Would I recommend Thinking, Fast and Slow by Daniel Kahneman? It’s a very interesting book on how our thinking works and it can open up your mind about your own behaviour. But I mind you, only start reading it if you read a lot and you don’t rush to start another book anytime soon.
I find it very difficult to put down books. If something is really bad, I might put it down. But if I find something interesting even if it doesn’t match exactly what I was looking for, I’ll likely keep on reading.
This book didn’t exactly match what I was looking for, but it’s definitely a very good book, so I kept on reading.
Let me share a few words on the author and the main idea behind this book.
Daniel Kahneman is a psychologist and economist who researched extensively the psychology of judgement and how people make decisions. These led him to behavioural economics. His work on this subject was rewarded with the Nobel Prize in Economic Sciences.
He often referred to Amos Tversky in his book. Tversky is another psychologist who he worked a lot and became friends with. They studied a lot about how we - humans - make errors from our heuristics and biases. As a result, they developed prospect theory. Now let’s discuss a couple of the ideas presented in Thinking, Fast and Slow.
The two systems
First and foremost, there are no two distinct physical systems in our brains, this is a simplification. It’s an abstraction of how the brain works. If we examine how we think, how we react, we can recognize two patterns, two distinct systems.
System 1 is about reacting quickly. It’s automatic, we could say intuitive. It serves our basic human body functions, it helps us stay alive in a dangerous world. It helps us avoid losses, it’s responsible for our fears.
System 2 is slower. It’s not automatic, it’s rather analytic. If something is not in our instincts, if we do something that requires conscious thinking, like calculating 17 * 24, system 2 is involved.

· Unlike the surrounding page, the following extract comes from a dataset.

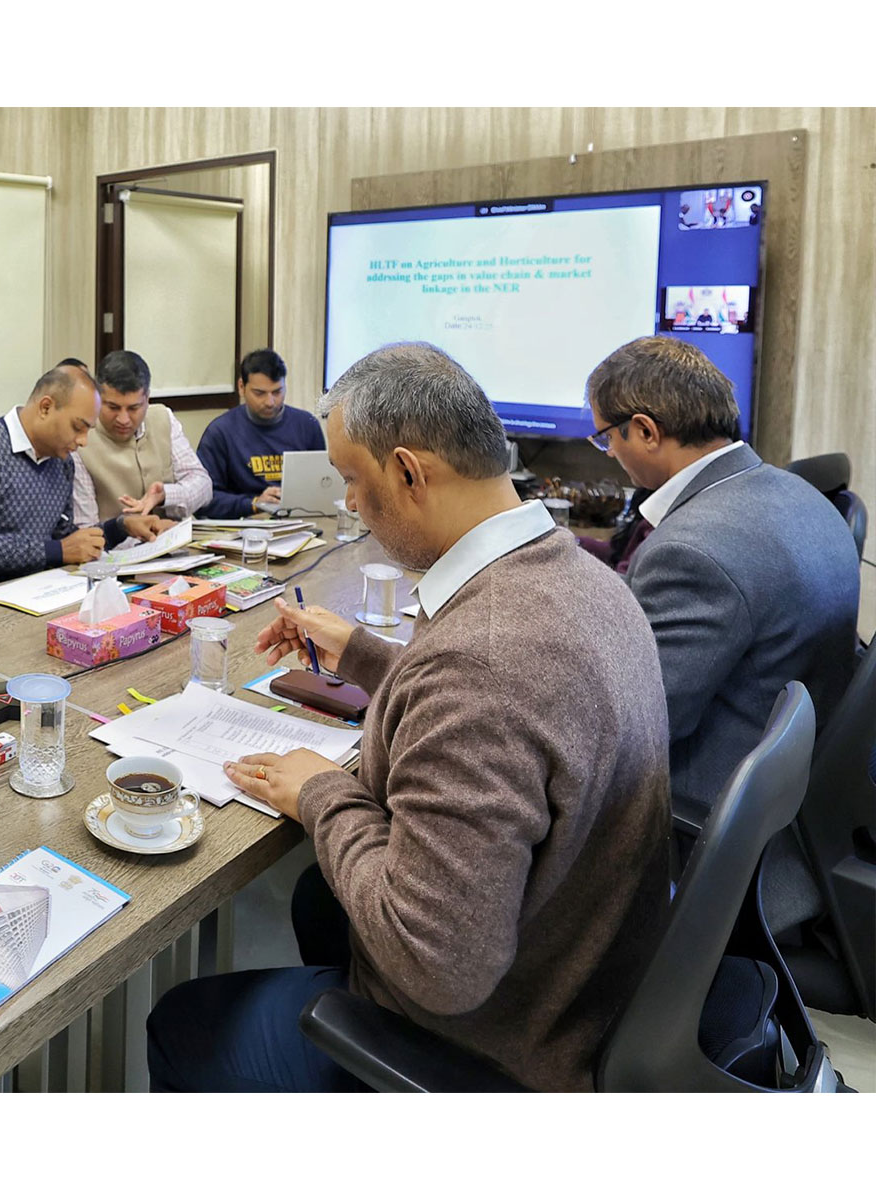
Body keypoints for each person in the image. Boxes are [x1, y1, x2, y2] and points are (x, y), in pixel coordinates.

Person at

There is no right or wrong system. Both are needed, both are important and both can make mistakes. Things become overly interesting when these systems are interacting with each other and when their predictions or decisions are in conflict.
Human beings are quite loss averse. Our fear of losing something is much bigger than our joy would be if we won the same thing. Though the exact numbers vary, we should be promised to win 3-7x more money than we could lose.
Let’s say you have these two options:
- 100% chance to gain $450 or 50% chance to gain $1000
- 100% chance to lose $500 or 50% chance to lose $1100
In the first scenario, most people will take the guaranteed win. Although we could make the double with a 50% chance and its future value (0.5*1000 = 500) is higher than the guaranteed 450, most people will not take on the risk.
On the other hand, when are facing a situation where we’d lose anyway, most of us we’ll take some risks to avoid the greater loss. Even if it’s against the odds. Despite the fact that 0.5*1100 (550) is a higher loss than 500, we are so much loss-averse that we’ll take on the risk.
The utility theory would advise otherwise, but we are emotional creatures. We cannot simply maximize the wins and minimize the losses.
We are not so rational.
Our rationality is cheating on us in another way too. We tend to attribute excessive weight to events with low probabilities and insufficient weight to events with high probabilities. We may unconsciously treat an outcome with a probability of 99% as if its probability were 95%, and an outcome with a probability of 1% as if it had a probability of 5%. In other words, we’d often be paralyzed by a tiny chance of failure.
The Endowment Effect
I’m sure you experienced the endowment effect in your own life. It says that you are more likely to retain something that you already own than acquire the same object if you don’t own it yet. It’s very simple to get an example. Imagine your favourite sweater. You’d probably not give it away for the same amount of money that you’d be happy to pay for a new one if you lost it.
Of course, the authors conducted some more interesting experiments. Let’s say you have a ticket to a major sports event. You got the ticket for the nominal price. Then the prices go up and you have a chance to sell the ticket for 3x price. There is a fair chance that you’d not sell it, it’s already yours and you want to go. Even though, economically it’d make sense to make the extra profit. At the same time, you’d not buy the ticket for the 3x price. Does it make sense? According to the endowment effect, it does…
Another experiment was performed with a wine-lower person. He was not willing to buy wine above $35 (in 1975!), but he was also very reluctant to sell below $100. There was nothing in between. Economically it would have made sense for him to buy a bottle of wine worth $50 for him for a price of up to $50 and sell it for anything more. But he didn’t do so. There was this huge gap between the maximum buying price and the minimum selling price.
That’s the Endowment Effect in action.
If you are interested in both psychology and economics, Thinking, Fast and Slow by Daniel Kahneman is a must-read. If you have plenty of time! It’s going to be long. But if you can dedicate the time, you can learn about the above phenomena in detail and much more. I have no regrets about reading it.